Investissements dans le nucléaire : « précieux » pour Bruno Le Maire, « hors sol » pour les ONG
« Le temps des grands projets nationaux est revenu » en matière de nucléaire, a estimé le ministre de l’Economie Bruno Le Maire jeudi à La Hague (Manche), dont les annonces ont été jugées « hors sol » et « absurdes » par des ONG environnementales.
« Une nouvelle page de l’industrie nucléaire va s’ouvrir. Le temps des grands projets nationaux est revenu », a lancé Bruno Le Maire, en annonçant notamment que la durée de vie des deux usines françaises de recyclage de combustible nucléaire, situées à La Hague (Manche) et Marcoule (Gard) sera étendue « au-delà de 2040 ».
Une décision prise par « le président de la République (qui) a décidé de poursuivre la politique de traitement et de recyclage du combustible au-delà de 2040 » lors du conseil de politique nucléaire qui s’est tenu le 26 février, a précisé Bruno Le Maire, sans toutefois chiffrer les dépenses.
Sobriété, efficacité, renouvelables, nucléaire
Bruno Le Maire, qui visitait le site d’Orano de La Hague au côté du ministre délégué chargé de l’Industrie Roland Lescure, a fait part du lancement d’études pour construire « deux nouvelles usines à La Hague, pour la fabrication de combustible recyclé MOX et le retraitement ». « Rien n’est plus précieux que l’indépendance », a insisté le ministre, en saluant « l’excellence nucléaire française » et sa maîtrise de « l’intégralité du cycle » du combustible, de la production au retraitement. Pour le ministre de l’Economie, « l’indépendance énergétique de la France » passe par trois leviers : « sobriété et efficacité, les renouvelables, et le nucléaire avec la réalisation de six nouveaux EPR ».
Le directeur général d’Orano Nicolas Maes a salué un « événement historique ». L’usine Orano de la Hague, qui emploie 5 700 personnes, a « traité » 40 000 tonnes de combustibles nucléaires usés venant du monde entier depuis 1976. La matière valorisable (96%), uranium et plutonium, est renvoyée à l’opérateur de la centrale comme nouveau combustible. Le reste, produits de fission et déchets ultimes non valorisables, sont soit vitrifiés et entreposés sur place, soit rejetés sous forme gazeuse dans l’atmosphère ou liquide dans la Manche, « sans impact sur la santé » selon la communication du groupe.
« Une fuite en avant »
Pour Yves Marignac, porte-parole de l’association négaWatt, qui prône la sobriété énergétique , ces annonces ne sont « pas une surprise » mais « n’en restent pas moins absurdes ». Il s’agit, selon lui, d’« une fuite en avant ». « Il n’existe aucune perspective sérieuse de déploiement massif de réacteurs capables d’utiliser les ‘matières valorisables’, et la prolongation des usines jusqu’en 2040 n’est absolument pas acquise techniquement aujourd’hui », a-t-il détaillé à l’AFP. Le cycle du combustible n’a conduit qu’à « une accumulation de matières sans emploi », avec des problèmes croissants de saturation des entreposages, a-t-il poursuivi.
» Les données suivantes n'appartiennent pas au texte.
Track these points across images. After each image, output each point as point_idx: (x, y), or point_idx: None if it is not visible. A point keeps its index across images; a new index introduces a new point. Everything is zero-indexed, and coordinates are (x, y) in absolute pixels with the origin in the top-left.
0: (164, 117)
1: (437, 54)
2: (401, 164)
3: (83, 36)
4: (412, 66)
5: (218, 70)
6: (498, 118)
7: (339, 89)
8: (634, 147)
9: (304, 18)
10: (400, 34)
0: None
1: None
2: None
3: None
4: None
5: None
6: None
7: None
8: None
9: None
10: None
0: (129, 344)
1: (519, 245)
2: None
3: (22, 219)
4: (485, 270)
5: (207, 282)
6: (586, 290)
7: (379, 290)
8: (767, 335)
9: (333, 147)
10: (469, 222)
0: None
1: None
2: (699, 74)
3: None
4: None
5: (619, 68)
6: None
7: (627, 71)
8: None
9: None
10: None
Questionné sur ce sujet durant la visite, le directeur d’Orano Nicolas Maes a indiqué qu’il n’y avait pas de « saturation », mais « ne pas connaître par coeur » le taux d’occupation des piscines d’entreposage de déchets nucléaires à la Hague, qui servent à faire diminuer leur radioactivité avant traitement.
Jusqu’en 2040 ?
« Ce sont des annonces hors sol et purement politiques » a pour sa part estimé Yannick Rousselet, consultant chargé de la campagne nucléaire à Greenpeace France, « on perd déjà de l’argent sur le retraitement donc qui va sortir les milliards pour financer les deux nouvelles usines ? ». « 2040 est une date fixée arbitrairement par le politique et qui n’a rien à voir avec la durée de vie normale d’une usine de recyclage du combustible qui est de 30 ans », a dénoncé ce spécialiste des questions nucléaires, « l’usine de la Hague est déjà très usée, la question qu’on devrait se poser c’est plutôt est-elle en capacité d’aller en 2040 ? ».
La maire de La Hague Manuela Mahier s’est pour sa part montrée « très vigilante » sur une extension de l’activité du site, s’interrogeant sur la capacité d’accueillir plus de travailleurs du nucléaire « en zone littoral, sur un site classé avec l’objectif zéro artificialisation des sols ».